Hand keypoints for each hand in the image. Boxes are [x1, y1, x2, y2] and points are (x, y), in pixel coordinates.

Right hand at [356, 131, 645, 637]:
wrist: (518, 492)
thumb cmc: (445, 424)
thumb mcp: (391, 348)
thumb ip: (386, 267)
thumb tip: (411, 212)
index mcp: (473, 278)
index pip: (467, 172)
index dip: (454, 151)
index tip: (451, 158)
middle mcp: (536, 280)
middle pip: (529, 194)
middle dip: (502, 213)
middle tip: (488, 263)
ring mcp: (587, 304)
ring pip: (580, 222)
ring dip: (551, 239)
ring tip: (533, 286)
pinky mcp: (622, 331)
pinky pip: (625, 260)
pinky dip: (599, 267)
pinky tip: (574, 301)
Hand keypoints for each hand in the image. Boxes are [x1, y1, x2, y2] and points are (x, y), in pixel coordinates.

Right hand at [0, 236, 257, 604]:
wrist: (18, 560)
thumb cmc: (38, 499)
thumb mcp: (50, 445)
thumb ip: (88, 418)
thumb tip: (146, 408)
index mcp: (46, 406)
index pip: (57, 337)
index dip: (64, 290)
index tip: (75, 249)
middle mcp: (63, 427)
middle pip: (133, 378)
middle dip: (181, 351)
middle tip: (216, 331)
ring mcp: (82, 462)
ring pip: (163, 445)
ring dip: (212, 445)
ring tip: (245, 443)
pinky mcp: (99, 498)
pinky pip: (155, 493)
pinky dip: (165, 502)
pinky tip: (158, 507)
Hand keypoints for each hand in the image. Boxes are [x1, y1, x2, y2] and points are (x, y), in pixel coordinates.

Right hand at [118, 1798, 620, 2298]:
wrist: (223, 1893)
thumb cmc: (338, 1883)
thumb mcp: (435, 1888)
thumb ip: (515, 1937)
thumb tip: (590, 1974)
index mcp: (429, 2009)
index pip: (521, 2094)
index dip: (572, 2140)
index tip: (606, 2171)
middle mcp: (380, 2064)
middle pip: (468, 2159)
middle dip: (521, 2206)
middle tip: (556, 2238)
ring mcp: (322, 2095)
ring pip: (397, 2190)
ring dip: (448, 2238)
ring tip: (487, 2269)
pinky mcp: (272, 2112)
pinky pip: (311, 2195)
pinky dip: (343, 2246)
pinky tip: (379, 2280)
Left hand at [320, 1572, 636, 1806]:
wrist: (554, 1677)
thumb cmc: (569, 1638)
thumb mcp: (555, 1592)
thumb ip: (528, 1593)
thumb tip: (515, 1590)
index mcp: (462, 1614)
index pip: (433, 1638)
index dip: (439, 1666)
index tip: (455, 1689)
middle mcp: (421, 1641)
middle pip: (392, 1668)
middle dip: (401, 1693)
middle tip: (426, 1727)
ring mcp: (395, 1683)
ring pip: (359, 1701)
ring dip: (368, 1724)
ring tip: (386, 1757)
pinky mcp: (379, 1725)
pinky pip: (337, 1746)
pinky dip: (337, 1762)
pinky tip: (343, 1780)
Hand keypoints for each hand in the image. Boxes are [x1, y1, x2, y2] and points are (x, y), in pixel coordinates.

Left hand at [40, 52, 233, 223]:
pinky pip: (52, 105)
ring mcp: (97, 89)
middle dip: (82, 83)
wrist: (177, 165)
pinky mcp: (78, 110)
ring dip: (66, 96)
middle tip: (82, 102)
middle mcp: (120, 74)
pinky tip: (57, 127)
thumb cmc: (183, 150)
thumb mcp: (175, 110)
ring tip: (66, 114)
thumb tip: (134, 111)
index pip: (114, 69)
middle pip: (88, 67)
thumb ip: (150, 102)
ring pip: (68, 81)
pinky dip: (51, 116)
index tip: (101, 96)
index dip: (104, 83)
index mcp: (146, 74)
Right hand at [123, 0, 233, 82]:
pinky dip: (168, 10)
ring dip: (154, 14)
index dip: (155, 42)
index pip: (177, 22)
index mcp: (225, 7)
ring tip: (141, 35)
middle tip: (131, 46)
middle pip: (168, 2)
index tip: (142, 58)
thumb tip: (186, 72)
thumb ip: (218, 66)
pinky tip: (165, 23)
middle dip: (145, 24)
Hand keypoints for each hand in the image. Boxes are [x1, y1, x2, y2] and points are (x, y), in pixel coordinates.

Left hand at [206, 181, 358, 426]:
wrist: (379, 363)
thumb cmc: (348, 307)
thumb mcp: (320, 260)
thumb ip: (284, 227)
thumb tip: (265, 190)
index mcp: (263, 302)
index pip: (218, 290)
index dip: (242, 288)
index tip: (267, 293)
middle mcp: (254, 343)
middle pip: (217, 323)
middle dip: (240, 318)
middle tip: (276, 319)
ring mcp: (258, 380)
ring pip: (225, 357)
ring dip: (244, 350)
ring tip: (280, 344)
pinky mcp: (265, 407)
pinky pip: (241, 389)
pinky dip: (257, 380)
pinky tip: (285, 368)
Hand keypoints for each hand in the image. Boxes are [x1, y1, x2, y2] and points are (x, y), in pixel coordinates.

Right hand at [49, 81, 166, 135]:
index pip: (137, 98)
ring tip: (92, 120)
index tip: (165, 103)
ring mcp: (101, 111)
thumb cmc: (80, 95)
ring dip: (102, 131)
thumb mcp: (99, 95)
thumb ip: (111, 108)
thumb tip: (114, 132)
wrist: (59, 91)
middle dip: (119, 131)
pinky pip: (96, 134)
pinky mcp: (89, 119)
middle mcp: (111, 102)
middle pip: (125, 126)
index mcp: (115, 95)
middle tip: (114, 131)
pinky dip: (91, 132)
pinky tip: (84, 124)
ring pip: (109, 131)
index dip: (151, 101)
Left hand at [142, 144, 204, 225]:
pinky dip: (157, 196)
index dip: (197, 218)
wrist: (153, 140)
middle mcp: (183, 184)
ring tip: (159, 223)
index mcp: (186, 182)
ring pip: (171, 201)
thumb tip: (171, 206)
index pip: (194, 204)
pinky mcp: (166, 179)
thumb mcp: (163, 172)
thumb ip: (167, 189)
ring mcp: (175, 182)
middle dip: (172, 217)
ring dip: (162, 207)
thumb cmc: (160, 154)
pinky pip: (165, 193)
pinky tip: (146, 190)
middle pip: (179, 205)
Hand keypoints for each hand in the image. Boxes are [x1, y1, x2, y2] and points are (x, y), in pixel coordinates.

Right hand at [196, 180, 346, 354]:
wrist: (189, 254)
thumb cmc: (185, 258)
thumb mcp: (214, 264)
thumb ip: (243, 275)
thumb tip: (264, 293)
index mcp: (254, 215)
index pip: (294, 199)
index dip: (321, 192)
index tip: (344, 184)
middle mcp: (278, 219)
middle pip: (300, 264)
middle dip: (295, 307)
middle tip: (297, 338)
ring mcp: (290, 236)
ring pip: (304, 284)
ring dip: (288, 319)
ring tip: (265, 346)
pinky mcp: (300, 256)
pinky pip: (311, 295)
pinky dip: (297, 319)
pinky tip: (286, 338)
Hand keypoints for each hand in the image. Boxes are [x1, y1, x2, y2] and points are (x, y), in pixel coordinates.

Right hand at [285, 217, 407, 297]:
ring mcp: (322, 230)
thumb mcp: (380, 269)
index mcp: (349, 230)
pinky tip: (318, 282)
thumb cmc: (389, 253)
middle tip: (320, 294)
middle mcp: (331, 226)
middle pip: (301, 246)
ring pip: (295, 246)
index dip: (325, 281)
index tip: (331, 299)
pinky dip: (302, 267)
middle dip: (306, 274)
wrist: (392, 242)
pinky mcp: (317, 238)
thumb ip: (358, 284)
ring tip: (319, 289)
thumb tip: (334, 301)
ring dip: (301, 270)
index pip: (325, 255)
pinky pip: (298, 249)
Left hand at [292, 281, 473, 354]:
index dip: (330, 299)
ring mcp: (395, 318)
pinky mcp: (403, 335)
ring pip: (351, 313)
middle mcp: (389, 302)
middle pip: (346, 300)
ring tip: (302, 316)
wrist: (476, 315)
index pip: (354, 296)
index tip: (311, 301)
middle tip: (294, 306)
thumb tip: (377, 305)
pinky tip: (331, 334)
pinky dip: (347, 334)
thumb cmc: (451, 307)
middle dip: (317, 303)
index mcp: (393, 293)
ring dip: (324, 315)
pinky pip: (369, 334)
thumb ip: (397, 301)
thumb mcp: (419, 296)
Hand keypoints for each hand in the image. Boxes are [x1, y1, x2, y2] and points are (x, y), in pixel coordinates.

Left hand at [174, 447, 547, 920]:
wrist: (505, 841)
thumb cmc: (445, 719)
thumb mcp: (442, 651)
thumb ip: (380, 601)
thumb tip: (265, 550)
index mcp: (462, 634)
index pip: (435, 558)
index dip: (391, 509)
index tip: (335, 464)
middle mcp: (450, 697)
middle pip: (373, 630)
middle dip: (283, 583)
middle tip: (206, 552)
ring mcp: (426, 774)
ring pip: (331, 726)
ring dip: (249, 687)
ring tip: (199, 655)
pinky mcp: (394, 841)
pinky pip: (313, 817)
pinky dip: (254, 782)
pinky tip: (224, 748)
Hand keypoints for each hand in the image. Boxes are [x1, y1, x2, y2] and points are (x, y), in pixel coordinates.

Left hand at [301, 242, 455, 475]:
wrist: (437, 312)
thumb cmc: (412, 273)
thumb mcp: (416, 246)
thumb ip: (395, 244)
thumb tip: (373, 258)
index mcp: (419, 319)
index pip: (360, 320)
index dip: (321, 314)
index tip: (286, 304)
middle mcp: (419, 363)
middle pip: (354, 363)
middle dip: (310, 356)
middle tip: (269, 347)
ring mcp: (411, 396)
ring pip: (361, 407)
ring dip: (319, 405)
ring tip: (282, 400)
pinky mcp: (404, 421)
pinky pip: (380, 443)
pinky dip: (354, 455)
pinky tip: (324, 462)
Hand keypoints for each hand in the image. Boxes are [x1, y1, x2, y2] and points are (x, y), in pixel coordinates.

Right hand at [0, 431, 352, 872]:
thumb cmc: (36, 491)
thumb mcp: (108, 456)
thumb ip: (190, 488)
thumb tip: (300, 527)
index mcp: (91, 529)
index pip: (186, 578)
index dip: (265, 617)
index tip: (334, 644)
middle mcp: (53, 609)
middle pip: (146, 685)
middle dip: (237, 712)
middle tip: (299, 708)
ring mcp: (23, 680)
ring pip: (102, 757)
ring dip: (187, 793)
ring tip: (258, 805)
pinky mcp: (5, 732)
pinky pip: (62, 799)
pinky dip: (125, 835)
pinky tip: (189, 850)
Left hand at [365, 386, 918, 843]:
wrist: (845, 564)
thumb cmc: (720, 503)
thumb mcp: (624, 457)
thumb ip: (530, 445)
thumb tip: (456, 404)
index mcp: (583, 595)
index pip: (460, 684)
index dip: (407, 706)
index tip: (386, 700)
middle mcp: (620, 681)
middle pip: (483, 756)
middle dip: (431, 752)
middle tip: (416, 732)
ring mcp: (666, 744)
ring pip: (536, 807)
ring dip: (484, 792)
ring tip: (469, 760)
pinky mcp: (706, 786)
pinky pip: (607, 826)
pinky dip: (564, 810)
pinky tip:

※ ※ ※

→ **PROBLEM STATEMENT**:
Each line from the top of the records through the one with "thumb mcp: (50, 445)" should be returned exactly. Leave out everything else.

→ **RESULT OF THIS EXERCISE**:
Hand keypoints for each hand in the image. Boxes are [x1, y1, x2, y2] and points are (x, y), in pixel coordinates.

Right hand at [356, 131, 645, 637]:
wrist: (518, 492)
thumb cmc: (445, 424)
thumb mcp: (391, 348)
thumb ip: (386, 267)
thumb tip: (411, 212)
index mcp: (473, 278)
index pip: (467, 172)
index dip: (454, 151)
index tip: (451, 158)
middle mcp: (536, 280)
middle pip: (529, 194)
middle dip: (502, 213)
middle tip: (488, 263)
ring mcp: (587, 304)
ring pip: (580, 222)
ring dip: (551, 239)
ring tip: (533, 286)
pinky mcp: (622, 331)
pinky pip: (625, 260)
pinky dip: (599, 267)
pinky tip: (574, 301)
Hand keypoints for each hand in the image. Boxes are [x1, y1, x2, y2] and points are (x, y), in pixel coordinates.

Right hand at [0, 236, 257, 604]:
wrist: (18, 560)
thumb cmc: (38, 499)
thumb mcp: (50, 445)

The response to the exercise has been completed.